I don't know specifics of Google's system, but there are two technologies that are relevant to solving this problem, and it may use both together (depending on circumstances). Either way, the first thing it does is to Fourier transform short samples of what it's hearing. This gives it the spectrum of the sound, telling it how much of each frequency is present, and (because it has a sequence of samples) how that changes over time. Once it has this, it can filter out some very high- and low-pitched bands that don't help to identify the sound.
The output of this is a collection of "buckets", where each bucket represents a frequency band for a particular fraction of a second, and the value tells you how much sound there is in that bucket. This is where there are two possibilities.
Bayesian classifier
The simplest possibility is to give these buckets to some kind of pre-trained Bayesian classifier. This is a class of AI algorithms that can take some collection of features (the frequency/time buckets) and classify the situation into one of a set of groups you define: in this case, "speech" or "music" or "something else". Although it takes a lot of training data to teach the algorithm how to make this classification, the parameters that result (the pre-trained algorithm) are very compact, so it's practical to include these data in the app, allowing off-line classification. I'd expect that it uses this kind of algorithm on its own if you're using Google's off-line speech recognition feature.
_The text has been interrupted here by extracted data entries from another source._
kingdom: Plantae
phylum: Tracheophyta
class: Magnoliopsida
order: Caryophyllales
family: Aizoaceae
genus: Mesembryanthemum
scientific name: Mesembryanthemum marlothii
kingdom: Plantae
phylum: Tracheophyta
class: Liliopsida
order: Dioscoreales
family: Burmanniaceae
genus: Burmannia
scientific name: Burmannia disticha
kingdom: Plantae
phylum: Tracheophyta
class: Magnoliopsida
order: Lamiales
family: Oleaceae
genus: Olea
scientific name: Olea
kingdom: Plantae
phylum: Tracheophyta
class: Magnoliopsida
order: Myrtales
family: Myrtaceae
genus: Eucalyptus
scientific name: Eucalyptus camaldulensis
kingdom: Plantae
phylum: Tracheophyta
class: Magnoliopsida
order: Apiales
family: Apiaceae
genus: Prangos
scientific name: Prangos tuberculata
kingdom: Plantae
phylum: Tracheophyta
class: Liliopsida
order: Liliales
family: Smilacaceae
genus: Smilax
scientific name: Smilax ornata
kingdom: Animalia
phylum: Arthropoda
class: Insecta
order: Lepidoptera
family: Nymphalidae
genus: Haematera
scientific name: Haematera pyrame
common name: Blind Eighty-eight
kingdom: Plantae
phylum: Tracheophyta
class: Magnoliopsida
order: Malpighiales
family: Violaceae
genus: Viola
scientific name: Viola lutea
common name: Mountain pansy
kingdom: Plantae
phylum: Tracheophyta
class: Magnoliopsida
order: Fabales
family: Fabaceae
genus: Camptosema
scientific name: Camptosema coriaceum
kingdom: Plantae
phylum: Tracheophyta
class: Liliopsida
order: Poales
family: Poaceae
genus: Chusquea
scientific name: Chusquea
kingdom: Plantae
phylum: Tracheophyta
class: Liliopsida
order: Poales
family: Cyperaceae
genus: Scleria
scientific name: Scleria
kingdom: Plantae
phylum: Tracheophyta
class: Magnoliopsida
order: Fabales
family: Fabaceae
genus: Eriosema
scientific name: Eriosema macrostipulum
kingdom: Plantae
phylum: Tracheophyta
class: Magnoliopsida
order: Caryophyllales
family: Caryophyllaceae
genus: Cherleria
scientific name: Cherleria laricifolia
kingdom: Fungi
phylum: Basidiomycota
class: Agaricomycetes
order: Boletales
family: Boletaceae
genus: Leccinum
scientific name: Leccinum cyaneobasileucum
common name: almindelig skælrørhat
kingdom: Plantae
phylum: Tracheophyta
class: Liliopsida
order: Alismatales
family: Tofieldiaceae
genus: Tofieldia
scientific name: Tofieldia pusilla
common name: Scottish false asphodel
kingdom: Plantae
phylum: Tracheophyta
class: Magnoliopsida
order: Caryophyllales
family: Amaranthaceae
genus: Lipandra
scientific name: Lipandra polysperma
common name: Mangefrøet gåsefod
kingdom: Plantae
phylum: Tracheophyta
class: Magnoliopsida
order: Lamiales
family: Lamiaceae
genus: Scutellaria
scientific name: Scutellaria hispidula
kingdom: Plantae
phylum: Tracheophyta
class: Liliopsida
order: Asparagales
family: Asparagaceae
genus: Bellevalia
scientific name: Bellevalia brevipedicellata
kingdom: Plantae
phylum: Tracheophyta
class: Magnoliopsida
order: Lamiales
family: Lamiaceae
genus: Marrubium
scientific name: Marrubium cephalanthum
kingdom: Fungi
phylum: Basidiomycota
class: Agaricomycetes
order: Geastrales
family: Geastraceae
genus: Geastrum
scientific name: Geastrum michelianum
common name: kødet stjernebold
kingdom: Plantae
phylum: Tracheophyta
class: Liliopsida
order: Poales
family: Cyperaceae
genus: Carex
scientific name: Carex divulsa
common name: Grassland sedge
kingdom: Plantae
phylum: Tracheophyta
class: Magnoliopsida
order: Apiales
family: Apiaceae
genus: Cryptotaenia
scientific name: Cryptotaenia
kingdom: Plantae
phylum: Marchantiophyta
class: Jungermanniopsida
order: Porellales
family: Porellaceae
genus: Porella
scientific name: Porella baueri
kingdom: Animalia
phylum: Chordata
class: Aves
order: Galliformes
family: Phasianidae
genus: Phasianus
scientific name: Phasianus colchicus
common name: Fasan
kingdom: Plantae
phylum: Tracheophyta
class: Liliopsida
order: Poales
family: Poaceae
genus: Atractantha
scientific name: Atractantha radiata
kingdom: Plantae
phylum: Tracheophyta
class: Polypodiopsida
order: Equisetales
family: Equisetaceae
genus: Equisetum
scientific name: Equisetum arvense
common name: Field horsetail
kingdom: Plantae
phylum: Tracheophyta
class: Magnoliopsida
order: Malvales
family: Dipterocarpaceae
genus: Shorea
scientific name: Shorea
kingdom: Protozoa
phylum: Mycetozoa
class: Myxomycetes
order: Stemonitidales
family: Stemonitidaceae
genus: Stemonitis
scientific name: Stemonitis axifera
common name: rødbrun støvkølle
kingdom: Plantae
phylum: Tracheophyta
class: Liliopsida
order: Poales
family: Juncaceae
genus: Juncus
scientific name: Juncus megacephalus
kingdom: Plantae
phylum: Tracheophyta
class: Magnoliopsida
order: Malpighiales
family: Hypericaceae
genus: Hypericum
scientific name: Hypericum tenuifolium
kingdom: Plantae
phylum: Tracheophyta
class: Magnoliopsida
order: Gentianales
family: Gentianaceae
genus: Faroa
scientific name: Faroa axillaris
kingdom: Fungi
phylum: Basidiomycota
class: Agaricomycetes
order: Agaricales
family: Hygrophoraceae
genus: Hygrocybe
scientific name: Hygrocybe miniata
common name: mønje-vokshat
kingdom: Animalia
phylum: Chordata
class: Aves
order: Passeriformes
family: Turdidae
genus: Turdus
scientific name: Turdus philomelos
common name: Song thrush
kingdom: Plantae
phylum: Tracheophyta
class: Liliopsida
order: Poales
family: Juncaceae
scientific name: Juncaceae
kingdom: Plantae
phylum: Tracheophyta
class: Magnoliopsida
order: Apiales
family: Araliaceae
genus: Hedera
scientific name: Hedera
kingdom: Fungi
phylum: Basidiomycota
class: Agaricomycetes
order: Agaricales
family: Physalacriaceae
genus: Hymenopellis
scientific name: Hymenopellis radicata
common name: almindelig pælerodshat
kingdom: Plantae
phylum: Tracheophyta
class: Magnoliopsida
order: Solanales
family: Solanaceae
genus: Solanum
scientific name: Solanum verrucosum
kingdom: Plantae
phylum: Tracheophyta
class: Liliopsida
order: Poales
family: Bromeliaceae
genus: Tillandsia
Don't forget that a use of this feature might be to recognise an "OK Google" query in a pub with music in the background, so the classification isn't just as simple as "speech" or "music": it has to decide which is louder or in the foreground.
Music recognition
The other possibility is to try to find a matching piece of music straight away. Music recognition involves a big database of all the music you want to recognise. Each piece of music has already been run through the frequency analysis, so it's indexed by the same frequency/time buckets that the app has recorded. The app just has to go to the cloud to ask the database, "Do you have any music that has these buckets?"
The time part of the buckets is only calculated relative to nearby buckets, so it will find the piece of music regardless of what part of it you're listening to. Also, the information in the buckets is reduced with a hash function (a function that turns some numbers into a smaller number), so it's resilient to losing some frequencies (because of a bad sound system or other noise in the background).
This is a really long-winded thing to do just to tell speech from music, and it requires querying Google's servers to do it, so it wouldn't normally be a good option. It's only a good option because, if it is music, the app will need to do this anyway to recognise it.
Summary
Given the advantages and disadvantages of the two algorithms, I'd expect that the app includes both. For off-line use, it would just use the simple classifier. For on-line use, it might well use both in parallel: using the classifier to give a quick result if the input is very likely to be speech, while it waits for the music database in the cloud to try to recognise the particular piece of music (or say no).